**YANG DIKERJAKAN:**
Tuliskan lanjutan bacaan berikut tentang kamp baru Korea Utara bagi pelanggar aturan karantina, dimulai sesudah kalimat terakhirnya.

**BACAAN SUMBER:**
Kamp terletak di Sungho-ri, Propinsi Hwanghae Utara. Kamp baru ini tidak besar, tapi cukup menakutkan bagi pelanggar aturan karantina.
Sebelumnya, Korut mengirim pelanggar aturan karantina ke kamp penjara politik, menuduh mereka melanggar kebijakan Partai Pekerja, dan memperlakukan pelanggar sebagai penjahat khusus yang bersalah atas kejahatan politik.
Sumber Daily NK mengatakan jumlah pelanggar aturan karantina meningkat, dan Korut merasa perlu membangun kamp baru.
Kementerian Sosial saat ini mengelola Kamp 17 di Kaechon dan Kamp 18 di Pukchang, keduanya di Propinsi Pyongan Selatan.
Pihak berwenang Korut juga membuka fasilitas di salah satu tambang yang pernah menjadi Kamp Penjara Politik Hwachon. “Mereka membangun kamp baru dengan menutup tambang, dan menggunakan bahan bangunannya,” kata sumber itu.

**DATA TERKUMPUL:**
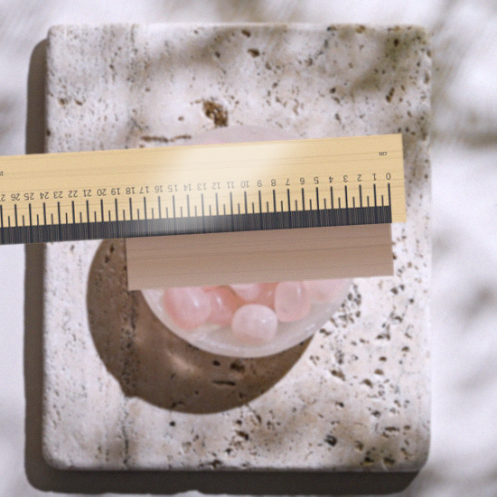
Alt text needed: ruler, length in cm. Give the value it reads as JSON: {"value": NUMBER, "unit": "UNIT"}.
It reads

**HASIL LATIHAN:**
Tidak diketahui apakah kamp yang baru dibangun bersifat sementara, atau hanya saat sedemikian banyak pelanggara aturan karantina. Yang pasti, pelanggaran hak asasi manusia terjadi di kamp baru itu.
“Penguni baru terbagi ke dalam beberapa kelompok,” kata sumber itu. “Setiap kelompok beranggotakan tujuh orang.”
Usai menyelesaikan pekerjaan di tambang, setiap orang harus berlari untuk sampai ke barak. Jika pingsan, atau tidak kuat berlari, tahanan harus berlari sepuluh kali lebih jauh.
“Awal Desember, enam dari 53 tahanan baru meninggal dalam sehari,” kata sumber itu. “Mereka masuk kamp karena melanggar aturan karantina dan protokol kesehatan, tapi tidak ada protokol kesehatan di dalam kamp.”